Towns, municipalities, and cities across the United States are all diligently trying to solve the same critical problem: a lack of affordable housing. There is little comfort in knowing Berkshire County towns are not alone in facing this longstanding problem. If you acknowledge this is a national problem, however, it might be instructive to review federal policies that have contributed to this dire national outcome, as well as the impact that fiscal and monetary policies play in exacerbating the problem today. We currently have the largest disparity between median income and the median cost of a house, which will not be solved by merely extracting a fee from local homeowners when they sell their house. In fact, that solution runs contrary to the protections afforded to individuals living in our state as established under our Massachusetts Constitution.
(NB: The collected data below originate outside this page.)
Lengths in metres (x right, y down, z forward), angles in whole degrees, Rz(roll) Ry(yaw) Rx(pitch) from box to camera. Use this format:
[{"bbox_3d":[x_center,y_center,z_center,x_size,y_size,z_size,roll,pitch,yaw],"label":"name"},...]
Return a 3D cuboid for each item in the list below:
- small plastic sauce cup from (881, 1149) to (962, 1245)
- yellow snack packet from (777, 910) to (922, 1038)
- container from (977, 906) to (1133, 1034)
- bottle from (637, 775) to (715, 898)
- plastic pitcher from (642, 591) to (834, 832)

If we examine the Environmental, Social, Governance (ESG) movement, which is on track to exceed $50 trillion in assets under management by the year 2025, we will find that Blackrock, State Street, and Vanguard lobbyists are leading the parade to extract wealth by commoditizing natural resources under the guise of saving the environment. The following is just one such example. “A stealth effort to bury wood for carbon removal has just raised millions,” as reported in the December 2022 issue of MIT Technology Review.

Kodama Systems is a forest management company in Sonora, Nev., which has just raised $6.6 million from Bill Gate’s Breakthrough Energy Ventures Fund. Their mission is “to clear timber and bury it underground in a vault in Sierra Nevada.” The explanation is: “trees are naturally efficient at sucking down vast amounts of carbon dioxide from the air, but they release the carbon again when they die and rot on the ground. Sequestering trees underground in a vault could prevent this.”
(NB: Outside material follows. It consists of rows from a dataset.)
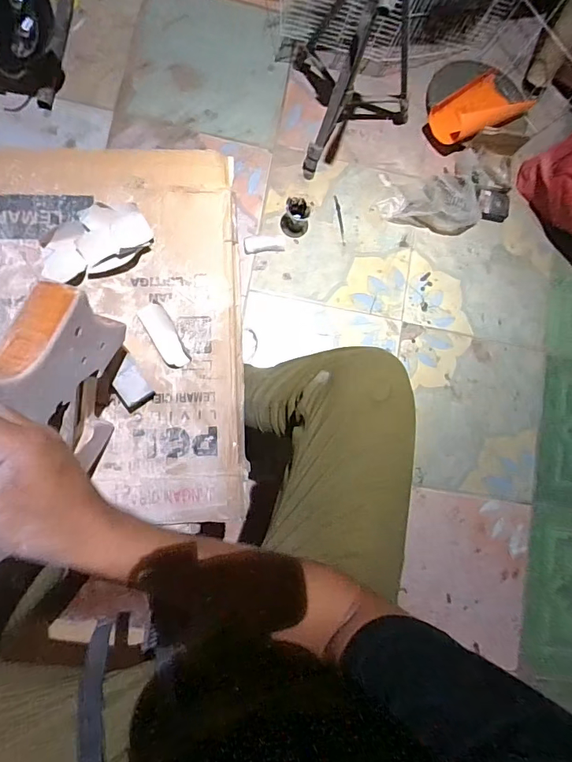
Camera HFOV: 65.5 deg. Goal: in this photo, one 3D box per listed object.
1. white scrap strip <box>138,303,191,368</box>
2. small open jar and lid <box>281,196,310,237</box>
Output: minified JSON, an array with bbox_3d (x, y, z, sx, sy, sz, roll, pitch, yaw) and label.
[{"bbox_3d":[-0.172,-0.064,0.632,0.038,0.010,0.096,-30,88,-9],"label":"white scrap strip"},{"bbox_3d":[0.027,-0.412,1.124,0.067,0.072,0.074,18,82,-5],"label":"small open jar and lid"}]

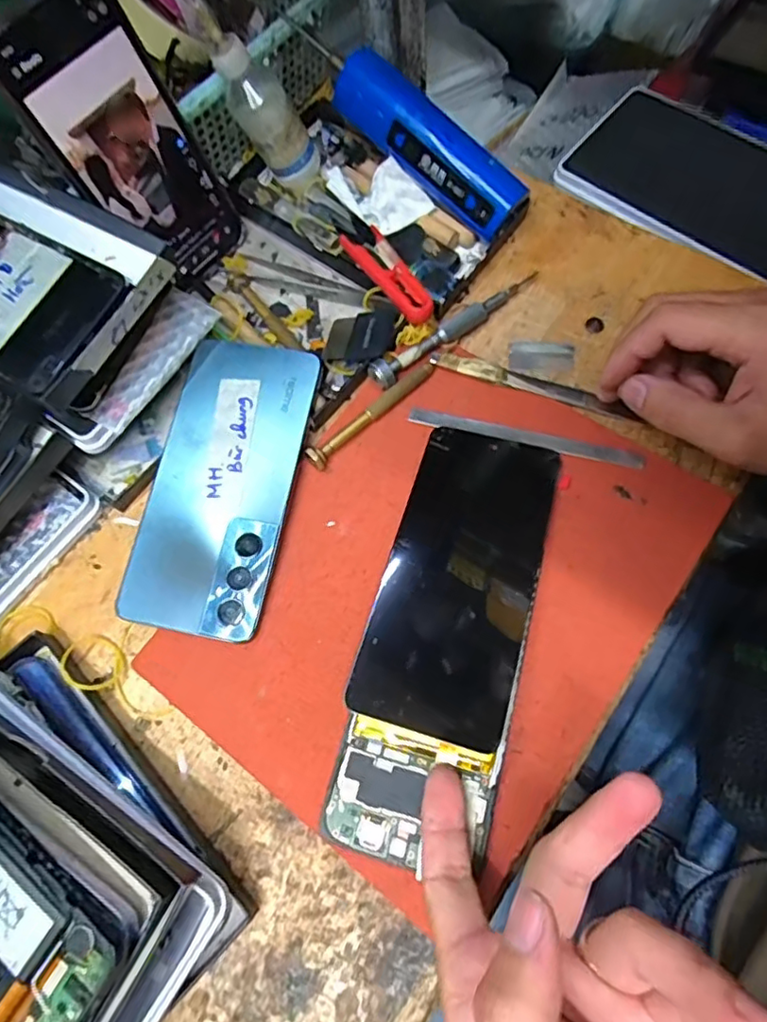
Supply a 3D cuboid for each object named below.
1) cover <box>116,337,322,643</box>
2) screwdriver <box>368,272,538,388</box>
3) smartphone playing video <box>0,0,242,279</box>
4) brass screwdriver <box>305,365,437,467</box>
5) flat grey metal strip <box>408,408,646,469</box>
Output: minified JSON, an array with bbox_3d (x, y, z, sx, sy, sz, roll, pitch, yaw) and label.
[{"bbox_3d":[-0.086,-0.018,0.325,0.073,0.005,0.162,10,75,4],"label":"cover"},{"bbox_3d":[0.044,-0.111,0.358,0.124,0.013,0.014,-37,72,-10],"label":"screwdriver"},{"bbox_3d":[-0.138,-0.203,0.340,0.005,0.152,0.076,33,82,35],"label":"smartphone playing video"},{"bbox_3d":[-0.006,-0.056,0.342,0.091,0.006,0.010,-40,72,-10],"label":"brass screwdriver"},{"bbox_3d":[0.078,-0.041,0.336,0.129,0.004,0.009,13,77,10],"label":"flat grey metal strip"}]

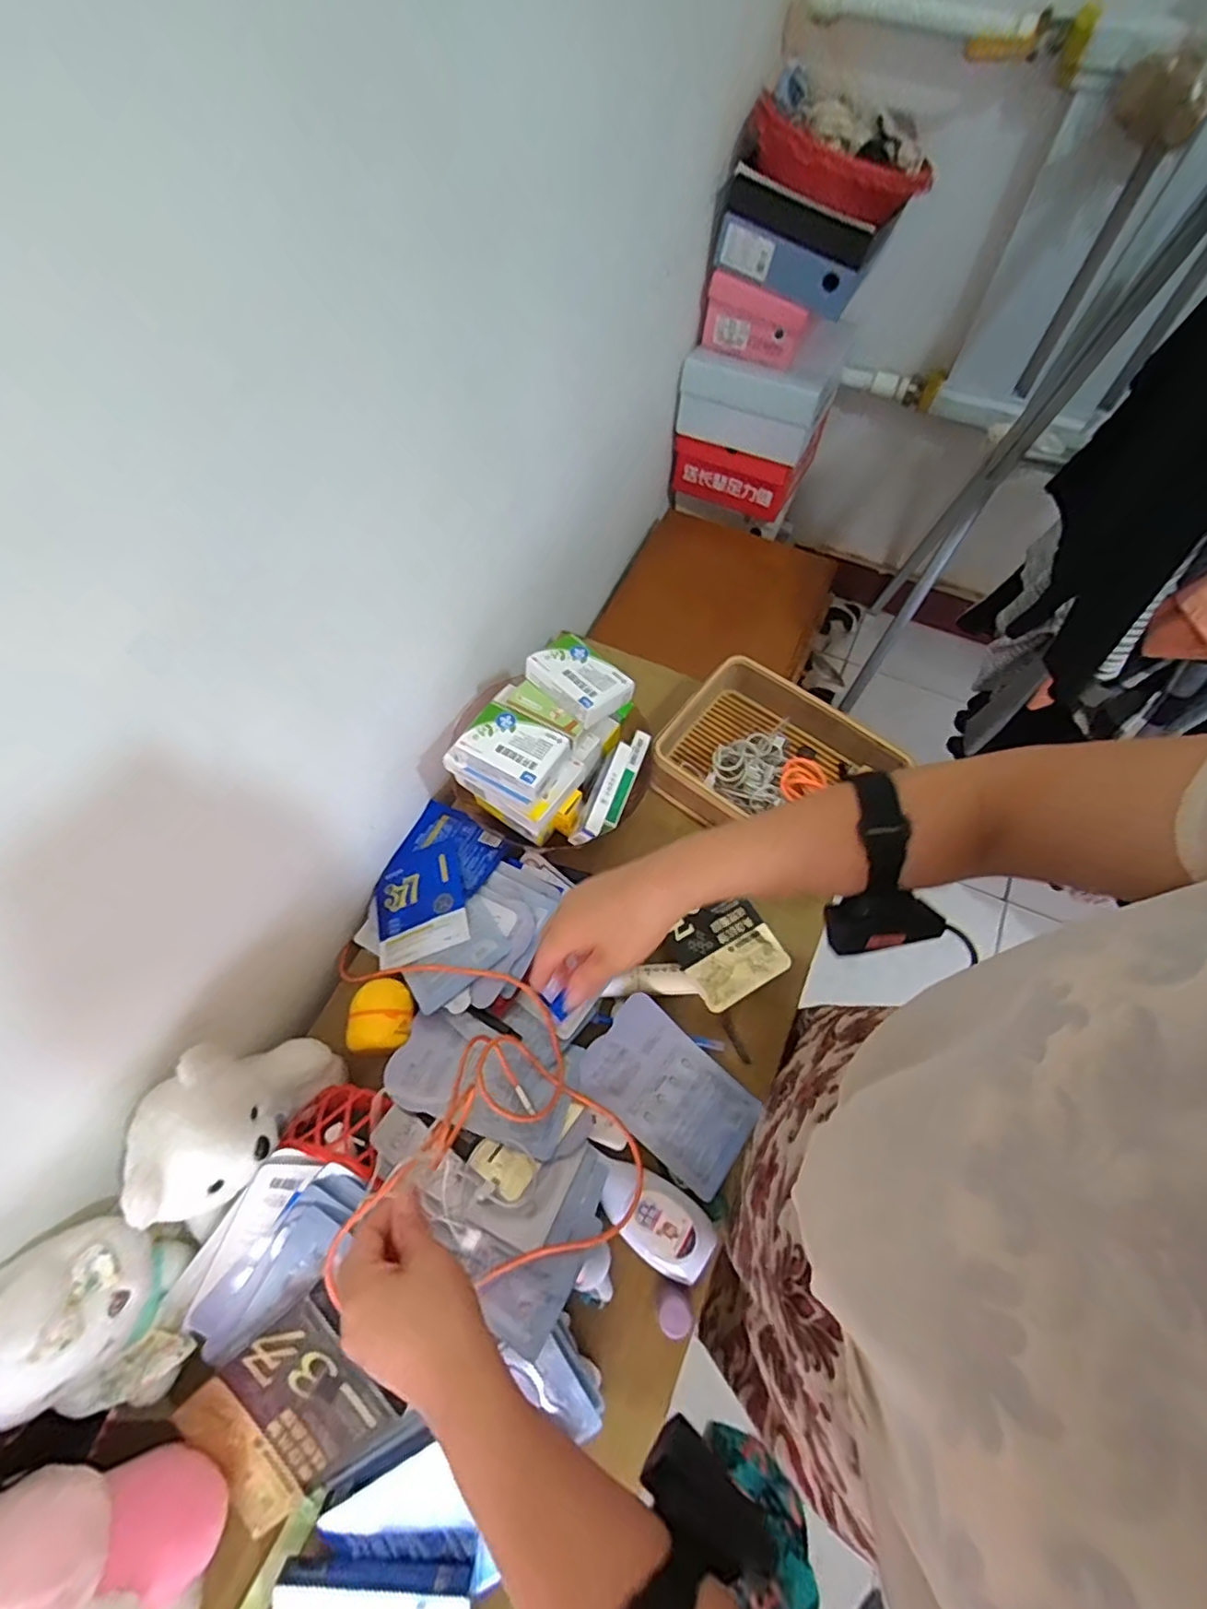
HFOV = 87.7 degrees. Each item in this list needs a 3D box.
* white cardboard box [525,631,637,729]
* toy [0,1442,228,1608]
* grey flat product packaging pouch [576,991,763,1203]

A rational person might think the disadvantages clearly outweigh the advantages—such as, trees give off oxygen and we need oxygen to breathe and to sustain life. Timber is an important resource to build houses, and we need more affordable housing. Burying timber, therefore, might not serve humanity; in fact, it might become a detriment to society. Unfortunately, when $50 trillion is at stake in the ESG movement, we have to consider the possibility that rational thinking is not driving the decision making process; therefore, house prices may go up further due to scarce timber resources.

Many people are led to believe that this ESG movement is a whole new concept allocating carbon credits to individuals and businesses, when actually it had its origin during the Great Depression. Technocracy Inc. began in the 1930s with their steel-grey suits and cars, but today it offers a futuristic look at how they intend to solve the housing crisis, from “flat-pack modular neighborhoods” to “3-D printed houses.” In reviewing their website, a person gets a glimpse into the ultimate solution: 15-minute futuristic cities.

The prediction in 1969, “privately owned housing would become a thing of the past,” is best described today by Ida Auken, a young global leader from the World Economic Forum, in her essay from 2016: “Welcome to 2030. I own nothing, have no privacy, and life has never been better.”